Continua lo scontro politico in Venezuela tra il governo di Maduro e l’opposizione rappresentata da Juan Guaidò. Il tutto a solo pochi giorni dalla crisi dovuta agli “aiuti umanitari“, inviati dagli Stati Uniti e bloccati ai confini del Venezuela con Brasile e Colombia dall’esercito di Caracas. Proseguono le mosse dei due antagonisti, che muovono le rispettive basi sociali.
Il nuovo tentativo di Guaidò per mettere in difficoltà Maduro consiste nel rivolgersi ai sindacati del settore pubblico. Ai quali Guaidò ha proposto di convocare giornate di sciopero generale contro il governo, dichiarando la volontà di concedere l’amnistia in futuro a chi in passato ha sostenuto il governo Maduro. Si tratta infatti di organizzazioni che da sempre hanno costituito un bastione di fedeltà al Partito Socialista Unito di Venezuela.
Venezuela: Guaidò ritorna nel paese, evitata escalation
Mobilitando le organizzazioni sindacali, l’auto-proclamato presidente prova dunque a destabilizzare la base sociale di Maduro. Quest’ultimo ha però ancora il sostegno di gran parte della società, delle istituzioni pubbliche e soprattutto delle figure chiave dell’esercito. Durante un discorso pronunciato ad un evento che commemorava il sesto anniversario della morte di Hugo Chavez, Maduro ha promesso di sconfiggere l’opposizione, definita una “minoranza impazzita intenta a destabilizzare il paese.”

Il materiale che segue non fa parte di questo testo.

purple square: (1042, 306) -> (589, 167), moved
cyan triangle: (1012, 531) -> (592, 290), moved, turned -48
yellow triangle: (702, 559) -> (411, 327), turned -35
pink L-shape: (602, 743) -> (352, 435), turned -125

Una possibile escalation è stata evitata qualche giorno fa. Infatti, Guaidò è riuscito a tornare lo scorso lunedì nel paese. Il tutto senza alcuna ripercussione sulla sulla sua libertà. Motivazione dell’arresto poteva essere il divieto di espatrio imposto al 35enne avvocato dal Tribunale Supremo di Giustizia di Caracas. Provvedimento poi violato da Guaidò per effettuare un tour in varie nazioni sudamericane, finalizzato a promuovere il suo piano. Vale a dire, dimissioni di Maduro, governo di transizione e nuovo momento elettorale.

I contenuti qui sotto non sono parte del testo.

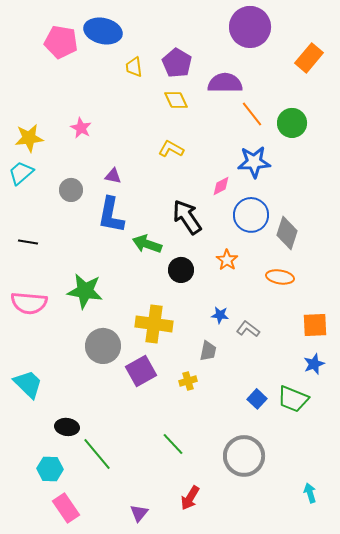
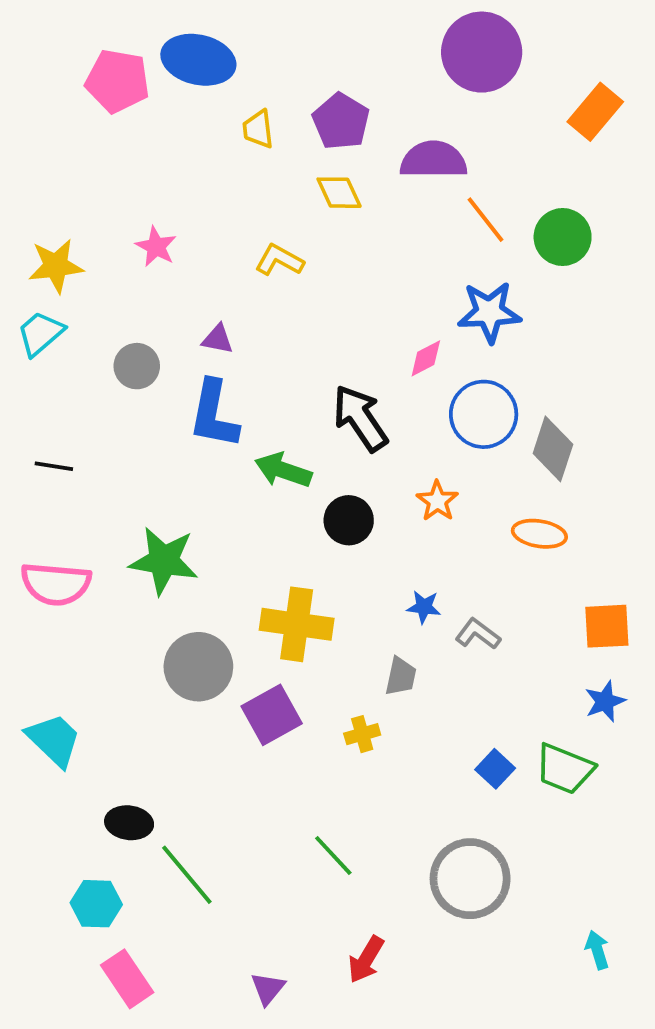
yellow L-shape: (171, 149) -> (279, 260), moved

Venezuela: ulteriori sanzioni Usa, sabato prossimo nuove piazze
Un eventuale fermo di Guaidò avrebbe innalzato la tensione, e costituito un eventuale casus belli per l’intervento americano. Almeno, stando a quanto affermato qualche giorno fa dal vicepresidente statunintense Mike Pence. Gli Stati Uniti, tramite il loro inviato in Venezuela Elliott Abrams, hanno inoltre espresso la volontà di imporre nuove sanzioni contro persone e società legate a Maduro.
Queste sanzioni si aggiungerebbero a quelle già in opera relative all’industria petrolifera venezuelana. Abrams ha inoltre dichiarato di ritenere Maduro inadatto ad un ruolo in un eventuale futuro ritorno alla democrazia del paese. “Se avesse voluto costruire un Venezuela democratico, lo avrebbe potuto fare. Ma non lo ha fatto”. Queste le parole di Abrams.
Il prossimo sabato tornerà invece a parlare la piazza. Si muoveranno infatti per le strade del Venezuela sia manifestazioni pro-Guaidò, sia marce in favore di Maduro. Per Guaidò, la piazza affermerà un progetto “né di destra né di sinistra, ma a favore dei diritti fondamentali”. L’erede di Chavez sta invece promuovendo i cortei come dimostrazioni dirette contro l’arroganza delle forze imperialiste americane. Mentre l’intervento militare dall’esterno sembra sempre meno probabile, il rischio di una possibile guerra civile resta presente. Ad un mese dall’auto-proclamazione di Guaidò, la situazione rimane dunque in profondo stallo.